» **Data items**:

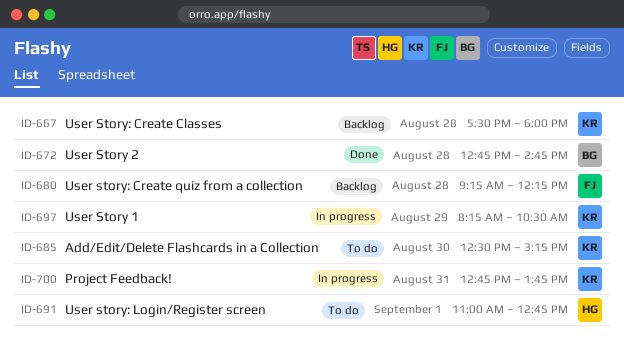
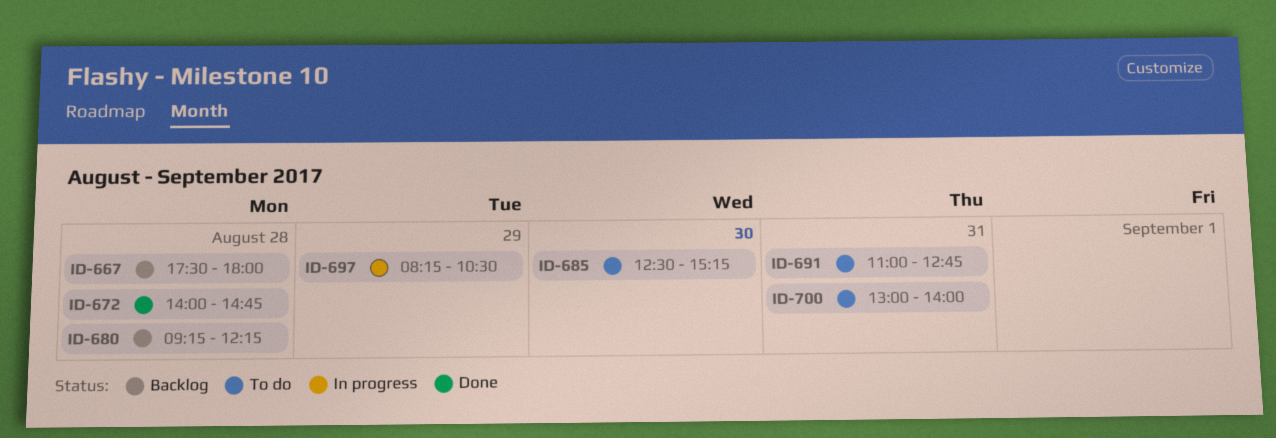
ID-672, begins: 12:45 -> 14:00
ID-691, day: Sep 1 -> Aug 31
ID-700, status: In progress -> To do
ID-700, begins: 12:45 -> 13:00
ID-700, ends: 13:45 -> 14:00

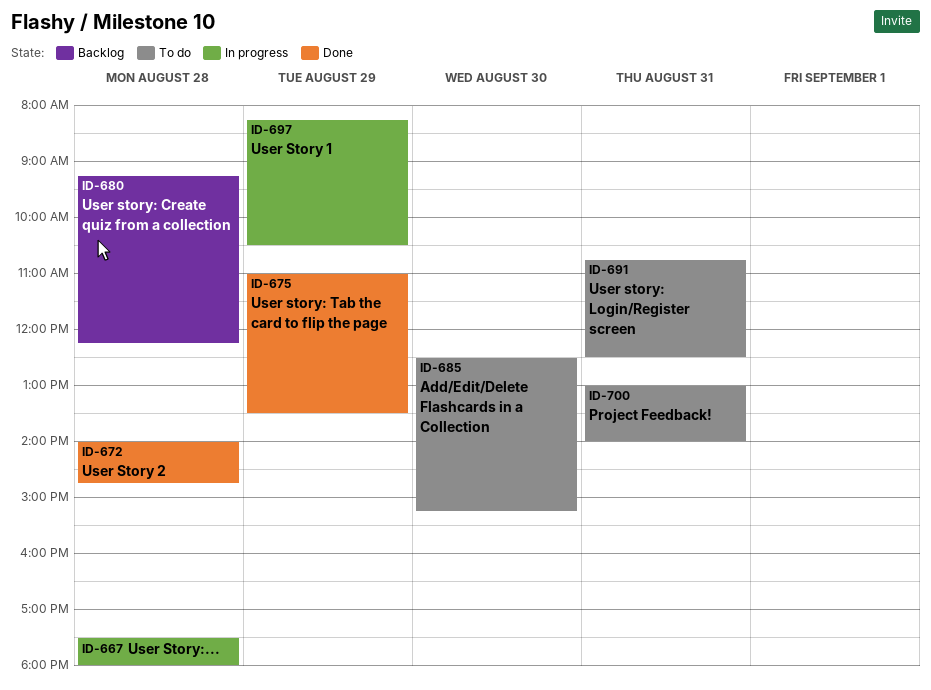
ID-667, status: Backlog -> In progress
ID-675: none -> present
ID-691, begins: 11:00 -> 10:45
ID-691, ends: 12:45 -> 12:30

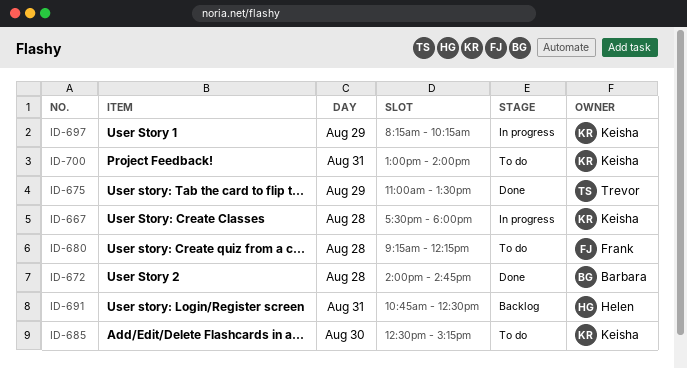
ID-680, status: Backlog -> To do
ID-691, status: To do -> Backlog
ID-697, ends: 10:30 -> 10:15

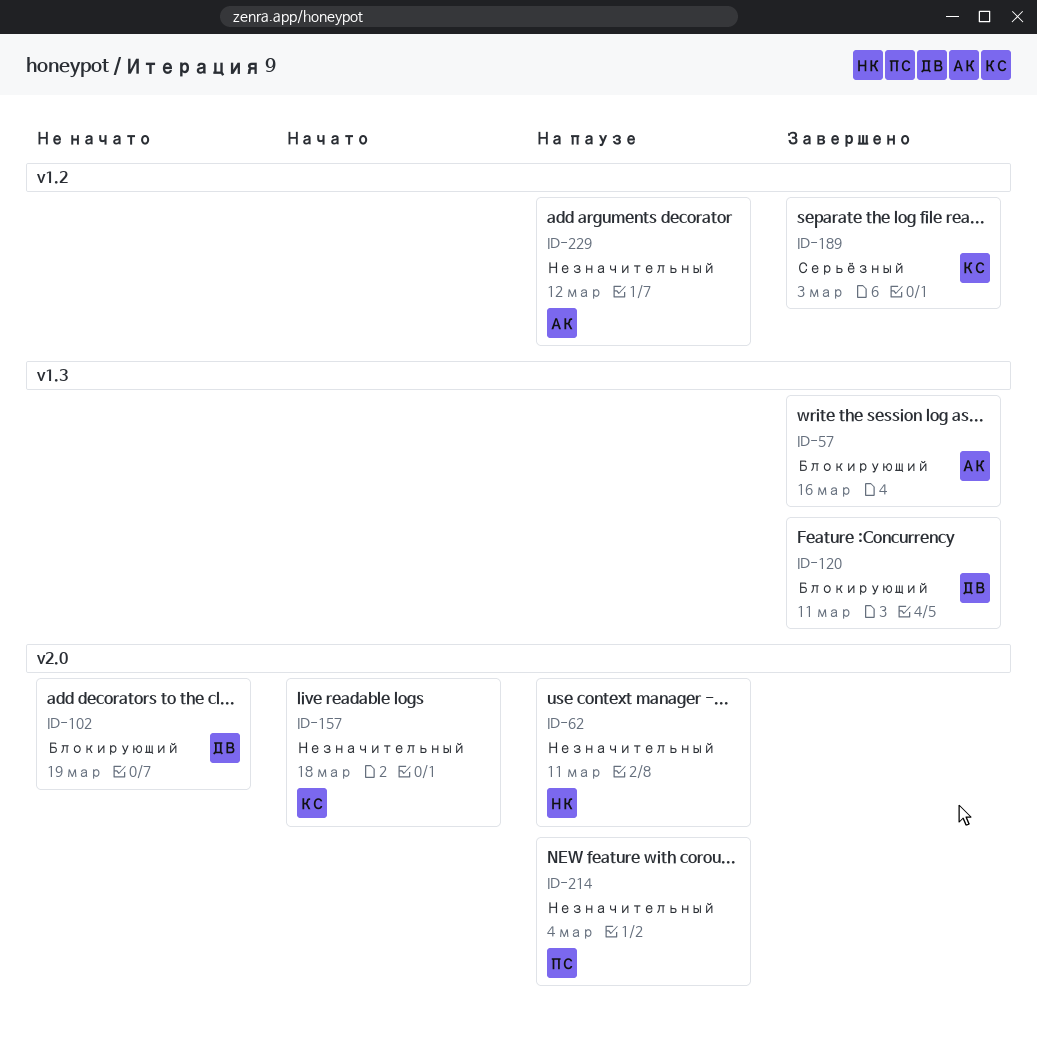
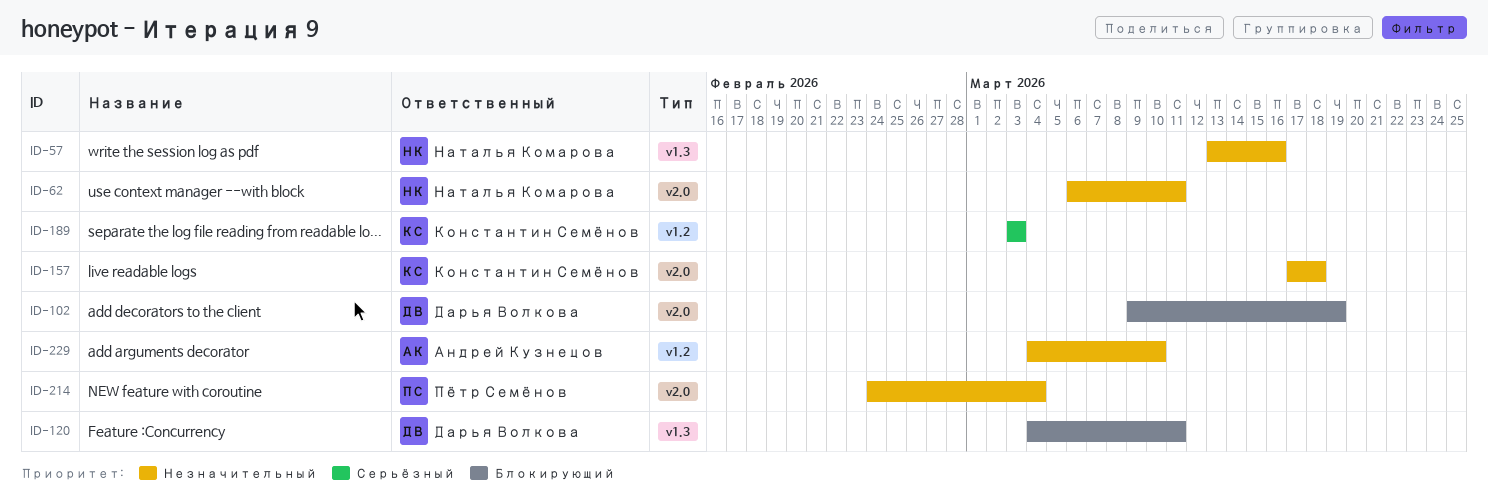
ID-57, owner: Андрей Кузнецов -> Наталья Комарова
ID-57, priority: Блокирующий -> Незначительный
ID-229, due: Mar 12 -> Mar 10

» **WHAT YOU WILL DO**: Your answer must be an exact transcription of the records above, minus the pictures.

» **PROBLEM SOLUTION**:
ID-672, begins: 12:45 -> 14:00
ID-691, day: Sep 1 -> Aug 31
ID-700, status: In progress -> To do
ID-700, begins: 12:45 -> 13:00
ID-700, ends: 13:45 -> 14:00

ID-667, status: Backlog -> In progress
ID-675: none -> present
ID-691, begins: 11:00 -> 10:45
ID-691, ends: 12:45 -> 12:30

ID-680, status: Backlog -> To do
ID-691, status: To do -> Backlog
ID-697, ends: 10:30 -> 10:15

ID-57, owner: Андрей Кузнецов -> Наталья Комарова
ID-57, priority: Блокирующий -> Незначительный
ID-229, due: Mar 12 -> Mar 10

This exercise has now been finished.